I am an advocate about not using metaclasses, inspect/ast modules and other cool features in production. In 99% cases it’s a marker of some workaround/patch or just poor architecture. But recently I had a case which pushed me to use AST module. In short I have a huge list of environment variables which should be reused by other script within docker container. I write that file using bash script and then invoke a docker run command. The issue is that all the params is defined in ActiveRecord class (representing a model) and in CLI-file (which is used to create such an instance from envrionment variables). When creating envrironment file in need to define all the properties once again in the script (more that 30 items) and it's another place where errors can be hiding and which you need to edit while adding new attribute to you model. So to automatically discover which variables should I save from environment I created a helper python script. I cannot import the module where all the fields defined and I cannot use inspect module or any third-party dependency as all the requirements are only available within container. So the only option left is to parse target file in some way. For this we have built in feature presented as abstract syntax tree. It can parse your source code file and build a tree-like structure representing relations between your code units.

Building a tree requires almost nothing

import ast

filename = 'main.py'
with open(filename) as f:
    tree = ast.parse(f.read())

Next step is to traverse that tree looking for nodes you want to do something with. We are looking for options like these

import click

option_one = click.option(
    '--option_one',
    required=True,
    envvar='option_one',
    help='Some field'
)

option_two = click.option(
    '--option_two',
    required=True,
    envvar='option_two',
    help='Another field'
)

So, basically we search assignments followed by option calls. Then we check all the keywords for that call to find envvar ones.

result = []
for stmt in ast.walk(tree):
    if isinstance(stmt, ast.Assign):
        if isinstance(stmt.value, ast.Call) and stmt.value.func.attr == 'option':
            option = stmt.targets[0].id
            for kwd in stmt.value.keywords:
                if kwd.arg == 'envvar':
                    result.append(kwd.value.s)

You may also want to check option to fulfill some criteria if you have some other code within that file.

Now you can inspect your main CLI file and save required envrionment variables in the same way.

result = []
for stmt in ast.walk(tree):
    if isinstance(stmt, ast.Attribute):
        if isinstance(stmt.value, ast.Name) and stmt.value.id == 'click_options':
            result.append(stmt.attr)

And just to have the full picture here is the cli.py file that is the actual entrypoint.

import click
import click_options


@click.command(help='Entrypoint')
@click_options.option_one
@click_options.option_two
def main(**kwargs):
    create_record(**kwargs)


if __name__ == '__main__':
    main()

You can adapt this code to work with more complex statements and to follow the structure that you have in your own code.

The downsides of this approach is that ast may change between python versions and therefore code might be not compatible between releases.
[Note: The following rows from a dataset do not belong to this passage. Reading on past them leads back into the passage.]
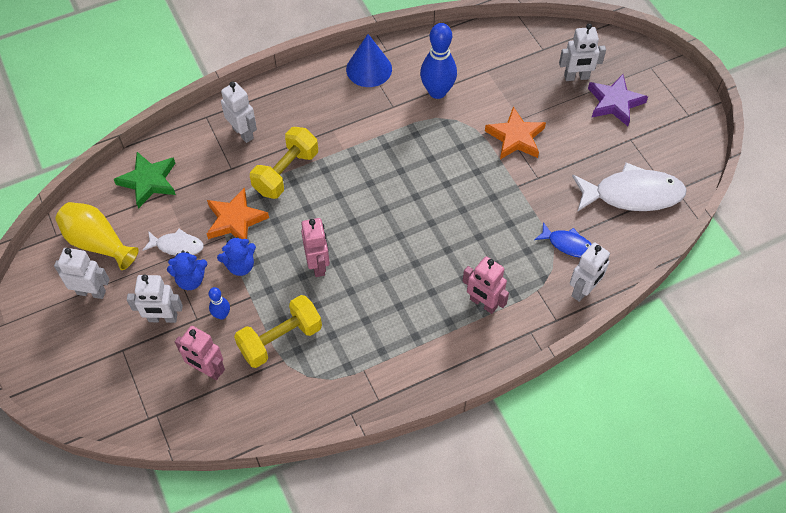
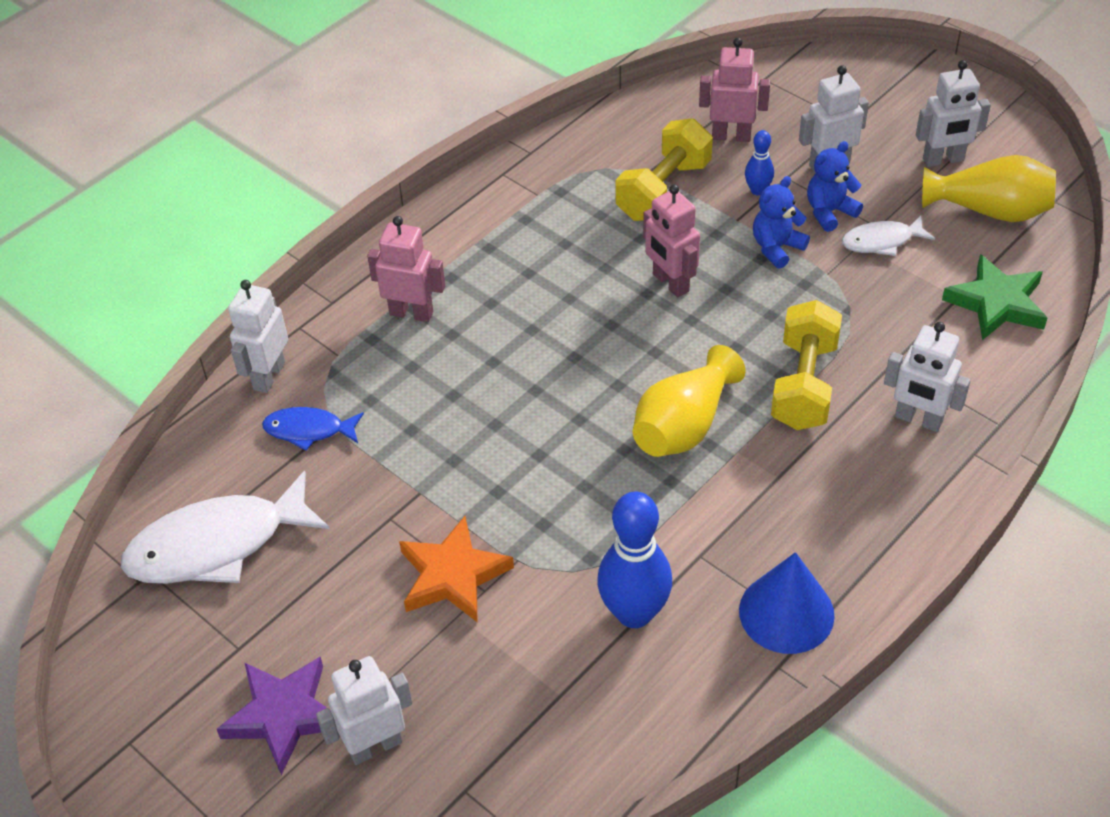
camera: 160 degrees right, 10 degrees down
(235, 220) = (828, 297): orange star -> none
(362, 172) = (684, 426): none -> yellow vase

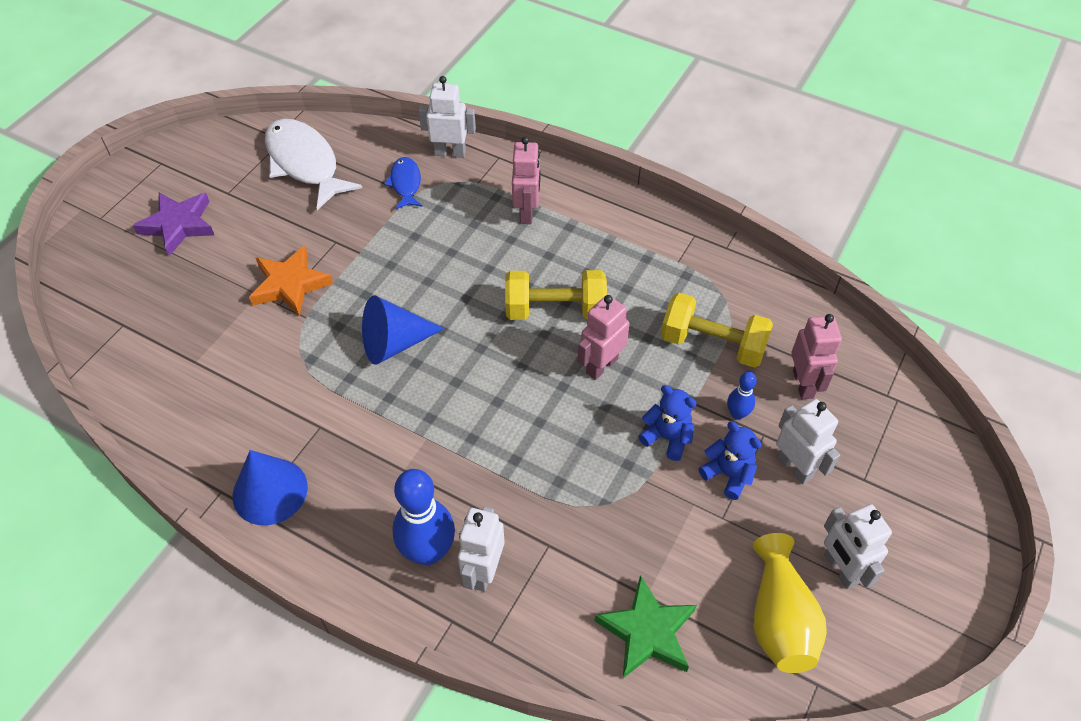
camera: 75 degrees right, 5 degrees up
(375, 746) = (156, 273): white robot -> none
(588, 468) = (394, 343): none -> blue cone
(634, 613) = (264, 393): blue bowling pin -> blue bowling pin (428, 551)
(684, 426) = (446, 398): yellow vase -> none
(804, 385) = (507, 477): yellow dumbbell -> yellow dumbbell (555, 310)
(881, 241) = (702, 522): white fish -> none

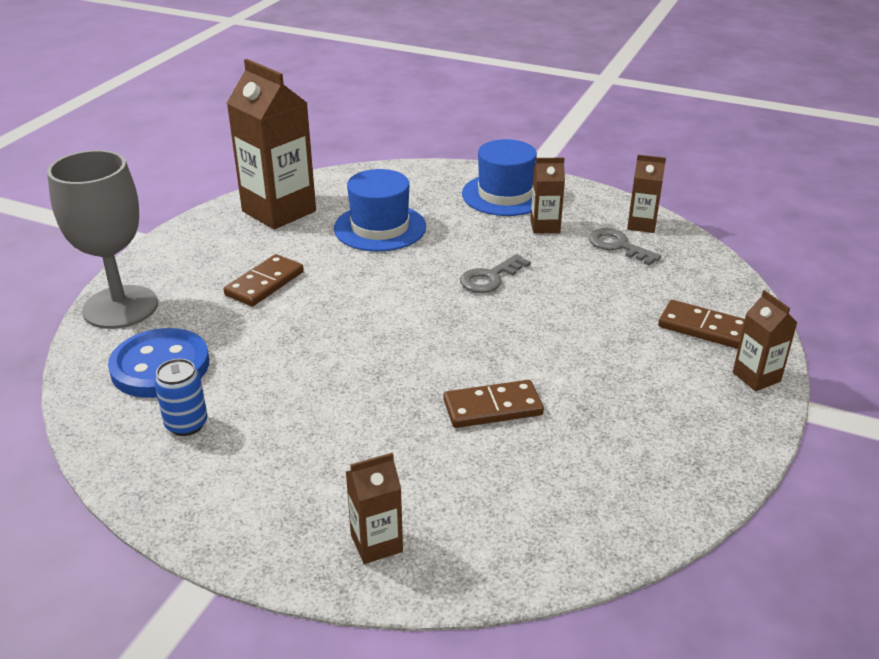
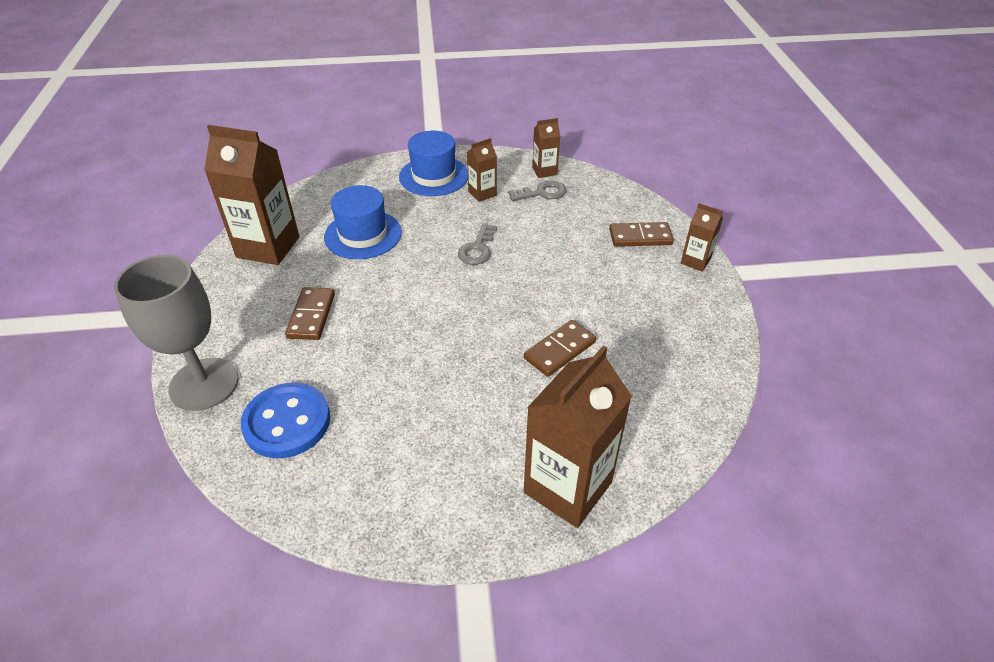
camera: 30 degrees left, 10 degrees up
(186, 424) = (352, 461): blue can -> none
(376, 543) = (567, 487): brown carton -> brown carton, size x2.04
(618, 246) = (542, 193): grey key -> grey key turned 150 degrees clockwise

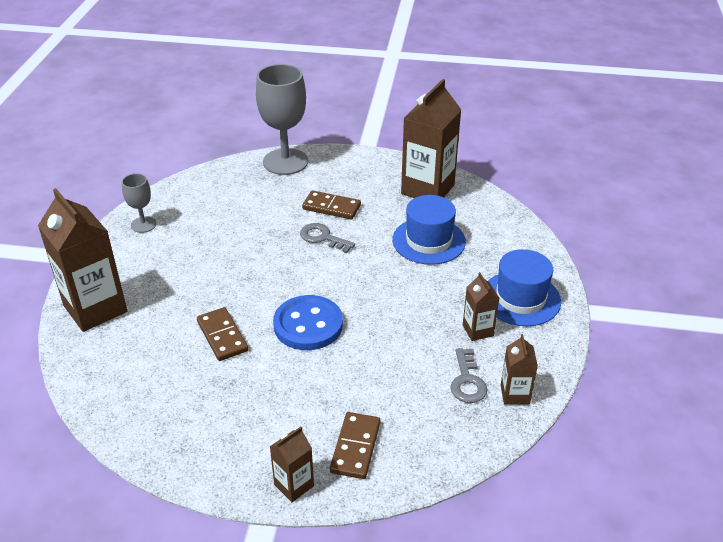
camera: 105 degrees right, 5 degrees down
(287, 422) = (232, 193): blue button -> blue button (308, 325)
(379, 505) = (143, 224): none -> grey goblet
(477, 249) = (382, 310): grey key -> grey key (323, 237)

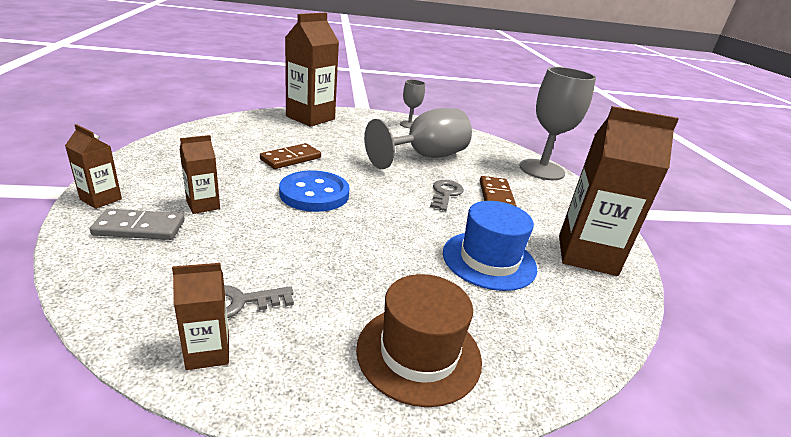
camera: 70 degrees right, 10 degrees down
(239, 232) = (425, 157): none -> grey goblet
(355, 447) = (139, 228): brown domino -> grey domino
(478, 330) = (335, 309): brown carton -> brown carton (203, 205)
(520, 298) = (419, 353): blue hat -> brown hat

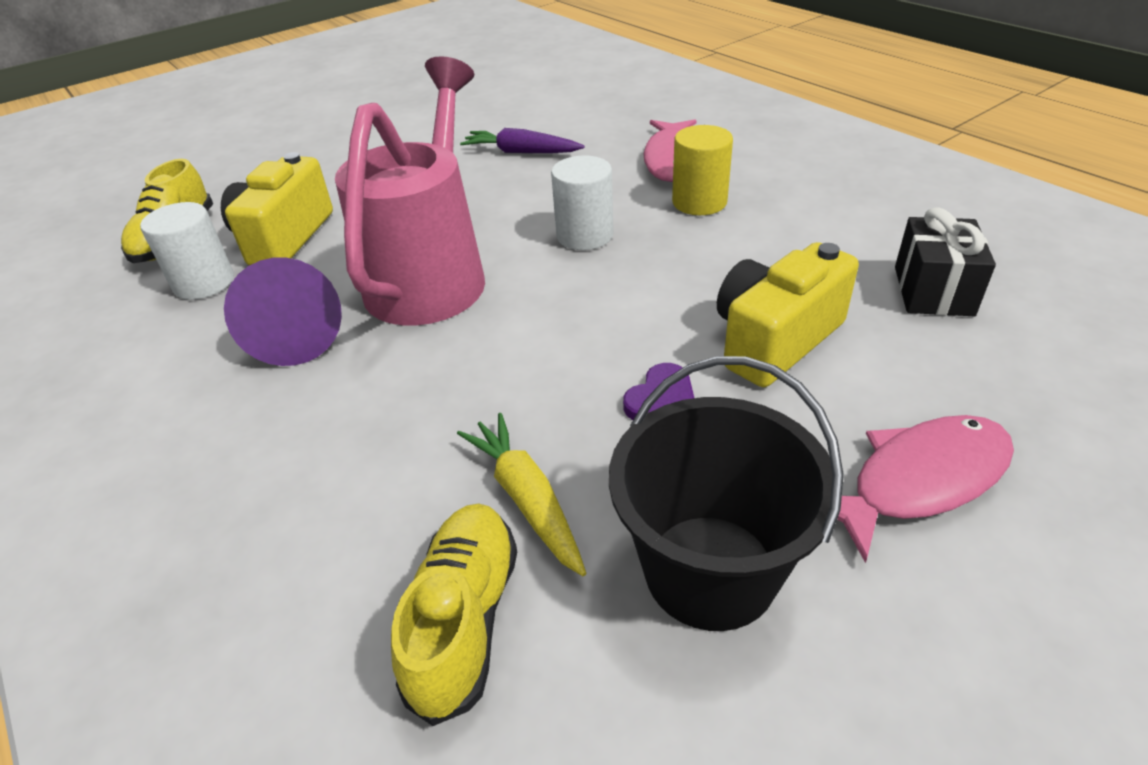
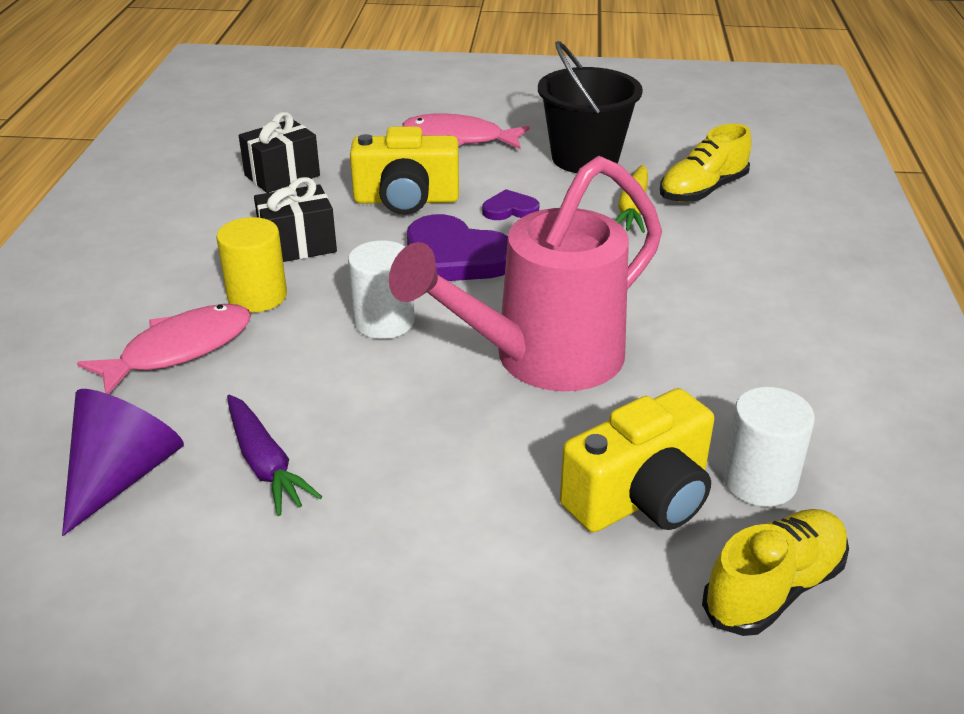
camera: 140 degrees left, 5 degrees down
(297, 336) = (697, 366): purple cone -> purple cone (123, 476)
(622, 312) = (456, 256): none -> purple heart
(758, 245) = (298, 245): none -> black gift

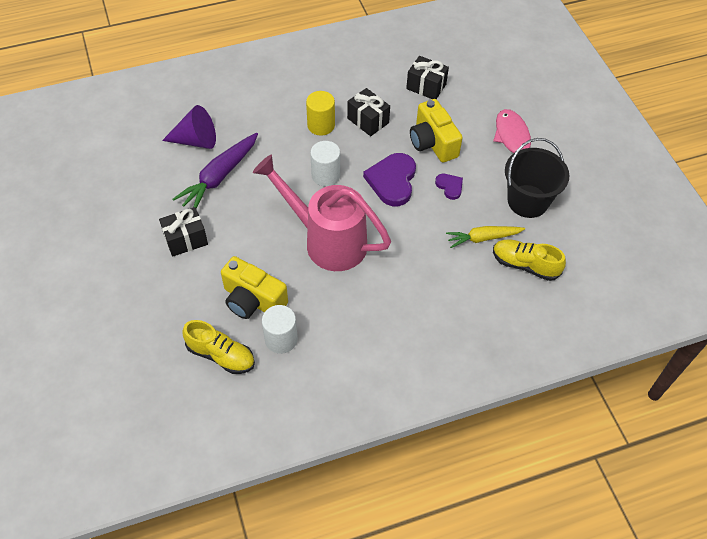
camera: 65 degrees right, 20 degrees up
(179, 350) = (272, 119): pink fish -> none
(265, 464) = (219, 177): purple carrot -> purple carrot, size x1.51
(407, 568) = (186, 239): none -> black gift

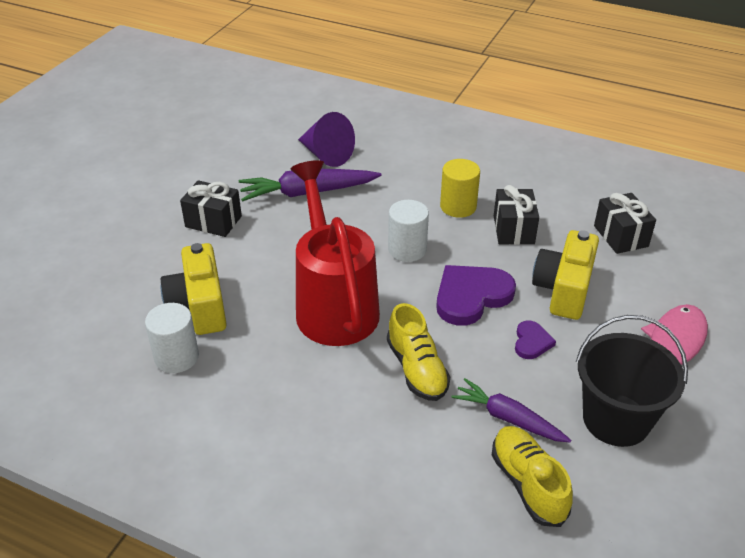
camera: 45 degrees right, 15 degrees down
(221, 355) = (111, 331): yellow shoe -> yellow shoe (417, 369)
(327, 241) = (334, 305): pink watering can -> red watering can
(483, 238) = (508, 418): yellow carrot -> purple carrot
Also refactor will require complete rewrite of the handling logic. I suggest this example more like hands on with ast, but not the solution for the issue described.

Summary

Understanding how AST works may allow you to write some cool stuff like code optimization/modification before compilation or static analysis code checker (e.g. plugins for flake8). Try playing with this library but as always think twice before applying your knowledge to some production code because it’s really one of those places that might create you additional headache in future. Take care.